Statistics Norway has guidelines for merging data from different data sources (registers) for statistical purposes. The guidelines are based on Statistics Norway's authorisation given by The Norwegian Data Protection Authority, and the Statistics Act. According to these guidelines, responses given in surveys can only be used for the purpose of producing statistics, i.e. information concerning groups of people will be given, but not individuals. When survey data files are linked to registers, encryption techniques are used in order to ensure that persons cannot be identified from the survey or register information in the mergeddata file.
The gross sample is drawn to be representative for the Norwegian population and consists of about 11 500 persons annually.
Not all persons in the gross sample participates in the survey. The persons who does not participate represent a non-response group in the sample. Because non-response differs between groups, the net sample will not be fully representative for the Norwegian population. This bias will vary for different groups and variables in question.

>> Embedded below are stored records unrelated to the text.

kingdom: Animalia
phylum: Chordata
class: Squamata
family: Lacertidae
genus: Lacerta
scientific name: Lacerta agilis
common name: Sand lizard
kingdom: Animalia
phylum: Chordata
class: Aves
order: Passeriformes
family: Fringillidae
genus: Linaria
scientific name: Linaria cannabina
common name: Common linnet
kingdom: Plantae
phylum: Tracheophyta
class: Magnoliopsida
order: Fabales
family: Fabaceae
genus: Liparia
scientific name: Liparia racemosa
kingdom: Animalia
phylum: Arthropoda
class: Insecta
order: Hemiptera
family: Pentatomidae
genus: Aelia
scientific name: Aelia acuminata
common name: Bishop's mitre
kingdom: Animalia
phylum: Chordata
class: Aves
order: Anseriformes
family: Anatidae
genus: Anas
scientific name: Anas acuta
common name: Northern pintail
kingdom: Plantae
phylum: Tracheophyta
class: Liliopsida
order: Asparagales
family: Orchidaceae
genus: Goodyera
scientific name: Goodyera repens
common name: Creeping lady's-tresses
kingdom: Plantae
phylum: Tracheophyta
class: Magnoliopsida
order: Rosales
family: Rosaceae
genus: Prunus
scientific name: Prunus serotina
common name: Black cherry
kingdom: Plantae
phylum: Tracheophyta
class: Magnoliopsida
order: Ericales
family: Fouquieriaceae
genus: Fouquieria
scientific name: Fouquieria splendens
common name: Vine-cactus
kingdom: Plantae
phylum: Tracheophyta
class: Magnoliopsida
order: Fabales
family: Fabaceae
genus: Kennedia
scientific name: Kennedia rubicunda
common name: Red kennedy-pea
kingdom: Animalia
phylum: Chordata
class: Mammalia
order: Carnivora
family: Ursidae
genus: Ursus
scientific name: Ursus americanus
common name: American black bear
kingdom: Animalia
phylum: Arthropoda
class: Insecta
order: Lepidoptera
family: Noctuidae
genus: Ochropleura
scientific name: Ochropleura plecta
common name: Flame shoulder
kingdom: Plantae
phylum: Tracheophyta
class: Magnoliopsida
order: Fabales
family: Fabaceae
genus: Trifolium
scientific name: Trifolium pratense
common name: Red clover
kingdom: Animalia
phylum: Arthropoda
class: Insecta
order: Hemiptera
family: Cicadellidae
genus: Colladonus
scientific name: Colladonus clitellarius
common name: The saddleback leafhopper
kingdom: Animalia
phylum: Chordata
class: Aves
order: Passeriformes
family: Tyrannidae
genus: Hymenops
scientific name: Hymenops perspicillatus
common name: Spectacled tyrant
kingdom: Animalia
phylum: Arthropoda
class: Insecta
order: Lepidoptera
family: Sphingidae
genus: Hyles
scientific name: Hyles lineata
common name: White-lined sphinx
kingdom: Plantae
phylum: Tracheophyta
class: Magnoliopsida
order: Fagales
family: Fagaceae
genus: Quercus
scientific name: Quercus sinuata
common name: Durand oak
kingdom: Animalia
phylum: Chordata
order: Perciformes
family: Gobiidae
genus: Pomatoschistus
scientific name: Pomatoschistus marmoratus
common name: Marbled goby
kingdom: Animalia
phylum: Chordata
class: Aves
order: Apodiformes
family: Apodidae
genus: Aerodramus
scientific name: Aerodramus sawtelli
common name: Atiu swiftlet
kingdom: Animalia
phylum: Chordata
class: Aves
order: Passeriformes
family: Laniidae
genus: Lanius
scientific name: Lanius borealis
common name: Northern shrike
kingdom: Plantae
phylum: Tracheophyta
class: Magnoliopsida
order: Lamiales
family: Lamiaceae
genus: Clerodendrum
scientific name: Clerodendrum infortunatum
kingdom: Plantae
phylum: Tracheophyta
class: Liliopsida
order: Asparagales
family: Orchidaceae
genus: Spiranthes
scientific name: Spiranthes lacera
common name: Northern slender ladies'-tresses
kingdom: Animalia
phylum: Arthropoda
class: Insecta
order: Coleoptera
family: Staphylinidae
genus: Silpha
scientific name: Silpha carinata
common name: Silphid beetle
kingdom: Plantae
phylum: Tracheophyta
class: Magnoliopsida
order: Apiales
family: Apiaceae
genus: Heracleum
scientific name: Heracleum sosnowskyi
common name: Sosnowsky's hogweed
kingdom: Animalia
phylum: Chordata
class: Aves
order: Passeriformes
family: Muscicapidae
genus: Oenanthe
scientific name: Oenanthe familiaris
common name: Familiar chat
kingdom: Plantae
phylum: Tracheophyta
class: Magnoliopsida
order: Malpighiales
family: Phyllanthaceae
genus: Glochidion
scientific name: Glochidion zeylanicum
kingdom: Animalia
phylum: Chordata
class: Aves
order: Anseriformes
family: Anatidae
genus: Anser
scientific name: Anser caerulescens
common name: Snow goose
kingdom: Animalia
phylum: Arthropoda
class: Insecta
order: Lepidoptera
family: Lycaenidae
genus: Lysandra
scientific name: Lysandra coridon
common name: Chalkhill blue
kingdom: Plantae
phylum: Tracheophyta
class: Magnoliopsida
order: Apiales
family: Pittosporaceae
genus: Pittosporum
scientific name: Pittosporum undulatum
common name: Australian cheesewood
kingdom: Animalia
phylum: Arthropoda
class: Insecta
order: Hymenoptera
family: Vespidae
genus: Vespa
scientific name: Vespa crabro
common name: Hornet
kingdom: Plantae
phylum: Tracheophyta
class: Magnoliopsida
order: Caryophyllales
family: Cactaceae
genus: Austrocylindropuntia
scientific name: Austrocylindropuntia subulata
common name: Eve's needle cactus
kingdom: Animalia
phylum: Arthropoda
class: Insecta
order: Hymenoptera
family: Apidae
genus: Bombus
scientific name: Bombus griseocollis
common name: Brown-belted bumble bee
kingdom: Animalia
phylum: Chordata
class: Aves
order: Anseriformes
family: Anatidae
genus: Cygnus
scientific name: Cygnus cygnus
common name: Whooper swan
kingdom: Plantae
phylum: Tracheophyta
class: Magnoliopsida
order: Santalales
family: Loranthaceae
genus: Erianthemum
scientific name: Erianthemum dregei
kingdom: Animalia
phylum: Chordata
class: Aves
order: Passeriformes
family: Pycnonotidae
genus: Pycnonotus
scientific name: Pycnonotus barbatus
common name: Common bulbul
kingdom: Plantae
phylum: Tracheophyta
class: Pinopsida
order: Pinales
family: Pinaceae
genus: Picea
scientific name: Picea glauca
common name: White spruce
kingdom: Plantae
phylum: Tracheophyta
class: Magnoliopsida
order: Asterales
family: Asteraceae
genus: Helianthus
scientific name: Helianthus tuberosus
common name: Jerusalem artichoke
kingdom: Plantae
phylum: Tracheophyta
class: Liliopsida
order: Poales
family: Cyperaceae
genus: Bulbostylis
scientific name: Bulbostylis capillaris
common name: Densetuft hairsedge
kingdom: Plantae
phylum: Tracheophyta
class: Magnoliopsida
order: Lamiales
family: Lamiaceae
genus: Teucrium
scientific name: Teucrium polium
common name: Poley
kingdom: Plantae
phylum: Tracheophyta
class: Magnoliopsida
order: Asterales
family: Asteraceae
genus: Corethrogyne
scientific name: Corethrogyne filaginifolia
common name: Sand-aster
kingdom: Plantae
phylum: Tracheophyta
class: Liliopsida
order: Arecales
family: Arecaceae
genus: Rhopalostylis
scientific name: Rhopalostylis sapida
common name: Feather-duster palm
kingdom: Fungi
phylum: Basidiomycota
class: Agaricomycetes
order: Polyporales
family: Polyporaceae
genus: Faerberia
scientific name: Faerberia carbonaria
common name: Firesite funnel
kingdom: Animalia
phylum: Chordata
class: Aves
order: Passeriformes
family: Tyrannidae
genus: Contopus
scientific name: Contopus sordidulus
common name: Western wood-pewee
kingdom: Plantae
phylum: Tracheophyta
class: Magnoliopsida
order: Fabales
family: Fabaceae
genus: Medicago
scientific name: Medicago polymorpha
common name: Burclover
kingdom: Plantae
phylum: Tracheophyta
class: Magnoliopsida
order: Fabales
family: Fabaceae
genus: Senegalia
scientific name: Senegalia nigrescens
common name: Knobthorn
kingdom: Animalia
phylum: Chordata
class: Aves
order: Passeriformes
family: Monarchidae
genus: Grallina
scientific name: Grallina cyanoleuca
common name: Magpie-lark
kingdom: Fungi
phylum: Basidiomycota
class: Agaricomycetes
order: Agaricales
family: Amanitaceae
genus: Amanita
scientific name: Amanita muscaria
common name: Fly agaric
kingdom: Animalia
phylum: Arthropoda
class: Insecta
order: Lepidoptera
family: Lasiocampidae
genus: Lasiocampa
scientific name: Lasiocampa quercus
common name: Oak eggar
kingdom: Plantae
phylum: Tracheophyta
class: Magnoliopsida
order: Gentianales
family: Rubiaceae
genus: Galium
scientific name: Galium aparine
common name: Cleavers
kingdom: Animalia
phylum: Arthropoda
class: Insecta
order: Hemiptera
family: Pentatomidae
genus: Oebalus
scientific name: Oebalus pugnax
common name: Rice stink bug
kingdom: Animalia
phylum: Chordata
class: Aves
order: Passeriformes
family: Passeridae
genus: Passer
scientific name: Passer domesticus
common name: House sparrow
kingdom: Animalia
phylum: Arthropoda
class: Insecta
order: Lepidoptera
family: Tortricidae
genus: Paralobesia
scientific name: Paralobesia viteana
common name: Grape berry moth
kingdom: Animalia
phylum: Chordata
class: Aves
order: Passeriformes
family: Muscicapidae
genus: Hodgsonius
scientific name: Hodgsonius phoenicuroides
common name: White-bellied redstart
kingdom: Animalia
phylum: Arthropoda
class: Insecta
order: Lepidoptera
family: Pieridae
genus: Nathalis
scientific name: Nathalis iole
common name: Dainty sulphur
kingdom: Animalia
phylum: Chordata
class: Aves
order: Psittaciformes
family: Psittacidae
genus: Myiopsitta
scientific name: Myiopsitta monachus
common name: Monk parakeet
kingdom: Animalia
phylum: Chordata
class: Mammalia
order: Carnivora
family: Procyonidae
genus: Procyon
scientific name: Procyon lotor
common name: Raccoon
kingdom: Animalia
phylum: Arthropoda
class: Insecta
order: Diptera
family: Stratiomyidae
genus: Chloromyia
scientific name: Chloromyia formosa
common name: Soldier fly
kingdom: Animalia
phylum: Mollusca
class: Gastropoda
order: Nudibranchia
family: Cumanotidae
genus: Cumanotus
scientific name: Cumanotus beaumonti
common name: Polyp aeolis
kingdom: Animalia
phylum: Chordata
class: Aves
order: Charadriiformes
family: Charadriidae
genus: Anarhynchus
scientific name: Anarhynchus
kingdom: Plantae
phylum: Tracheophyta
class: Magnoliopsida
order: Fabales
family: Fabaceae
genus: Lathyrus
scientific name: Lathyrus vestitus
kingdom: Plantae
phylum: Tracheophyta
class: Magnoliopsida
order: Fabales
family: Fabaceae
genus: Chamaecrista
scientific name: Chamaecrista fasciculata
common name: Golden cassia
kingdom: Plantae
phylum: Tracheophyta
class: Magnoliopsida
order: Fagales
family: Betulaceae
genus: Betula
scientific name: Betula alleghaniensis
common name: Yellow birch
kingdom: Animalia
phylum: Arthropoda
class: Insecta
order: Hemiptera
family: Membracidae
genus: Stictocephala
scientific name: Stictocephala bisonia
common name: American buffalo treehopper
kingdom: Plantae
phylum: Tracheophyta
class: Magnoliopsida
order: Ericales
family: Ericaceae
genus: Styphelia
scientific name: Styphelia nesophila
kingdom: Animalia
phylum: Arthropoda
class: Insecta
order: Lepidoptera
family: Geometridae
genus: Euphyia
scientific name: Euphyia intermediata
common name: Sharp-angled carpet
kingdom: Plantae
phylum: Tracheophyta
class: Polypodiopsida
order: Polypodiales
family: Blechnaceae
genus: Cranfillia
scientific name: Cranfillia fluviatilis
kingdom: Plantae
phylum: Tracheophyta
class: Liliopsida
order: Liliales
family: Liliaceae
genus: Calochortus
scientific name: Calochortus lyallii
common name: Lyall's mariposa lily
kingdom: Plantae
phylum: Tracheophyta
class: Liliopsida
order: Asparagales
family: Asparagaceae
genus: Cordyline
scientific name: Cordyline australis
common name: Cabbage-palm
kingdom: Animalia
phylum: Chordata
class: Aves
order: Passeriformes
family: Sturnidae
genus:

To adjust for some of the biases in the net sample, figures in the tables are weighted. The following variables are included in the weighting for non-response: Sex, age, education level, income, family size, immigrant background and county (fylke).
Previously published data were updated with new weights August 16th 2022.
The uncertainty of findings based on a sample from the population is often called sampling variance. The standard deviation is a measure of this uncertainty. The size of the standard deviation depends, among other factors, on the number of observations in the sample, and on the distribution of the current variable in the whole population.
Statistic Norway has not made exact calculations to compute standard deviation for the findings. However, in table 1, the approximate size of standard deviation is given for observed percentages.
To illustrate the uncertainty associated with a percentage, we can use an interval to give the level of the true value of an estimated quantity (the value obtained if making observation on the whole population instead of observation based on a part of the population). Such intervals are called confidence intervals if constructed in a special way. In this connection one can use the following method: let M be the estimated quantity, and S the estimate of standard deviation of M. The confidence interval will be an interval with limits (M - 2*S) and (M + 2*S). This method will give, with approximately 95 per cent probability, an interval containing the true value.